La disminución también se reflejó en el número de siniestros: de 790 incendios registrados en 2024, la cifra bajó a 564 en 2025, lo que representa una reducción cercana al 28%.
Las autoridades atribuyen estos resultados a una estrategia permanente de prevención y reacción inmediata, coordinada entre distintas dependencias estatales.
La Secretaría General de Gobierno, a través de Protección Civil estatal, junto con la Secretaría del Medio Ambiente y Desarrollo Sostenible, la Secretaría del Campo y la Protectora de Bosques del Estado de México (Probosque), reforzaron acciones antes y durante la temporada crítica.
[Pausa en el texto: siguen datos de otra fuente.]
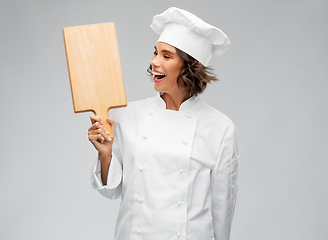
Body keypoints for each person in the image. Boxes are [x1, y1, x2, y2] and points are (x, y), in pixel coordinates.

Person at [88, 7, 239, 240]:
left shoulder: (220, 128)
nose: (154, 62)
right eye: (155, 53)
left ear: (191, 67)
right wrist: (106, 154)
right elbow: (112, 191)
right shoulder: (129, 114)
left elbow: (222, 210)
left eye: (166, 56)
El plan incluyó capacitación técnica para personal municipal, bomberos y responsables de Áreas Naturales Protegidas en los 125 municipios. Los cursos y talleres se enfocaron en prevención, detección temprana, combate y control de incendios.
La operación se apoya en seis centros regionales que mantienen vigilancia permanente y coordinación con brigadas forestales.
En los primeros meses de 2026, la mayoría de los incidentes atendidos han sido incendios de pastizales. Protección Civil mantiene monitoreo activo ante el inicio de la temporada de mayor riesgo.
El enfoque preventivo ha sido clave: limpieza de brechas cortafuego, difusión de medidas de autocuidado y coordinación con comunidades rurales.
El Gobierno del Estado de México subrayó que la meta es consolidar una cultura de protección civil y manejo responsable del fuego, especialmente en zonas forestales y agrícolas.
La reducción en hectáreas afectadas no solo implica menos daño ambiental, sino también menor impacto económico y menor riesgo para comunidades cercanas a zonas boscosas.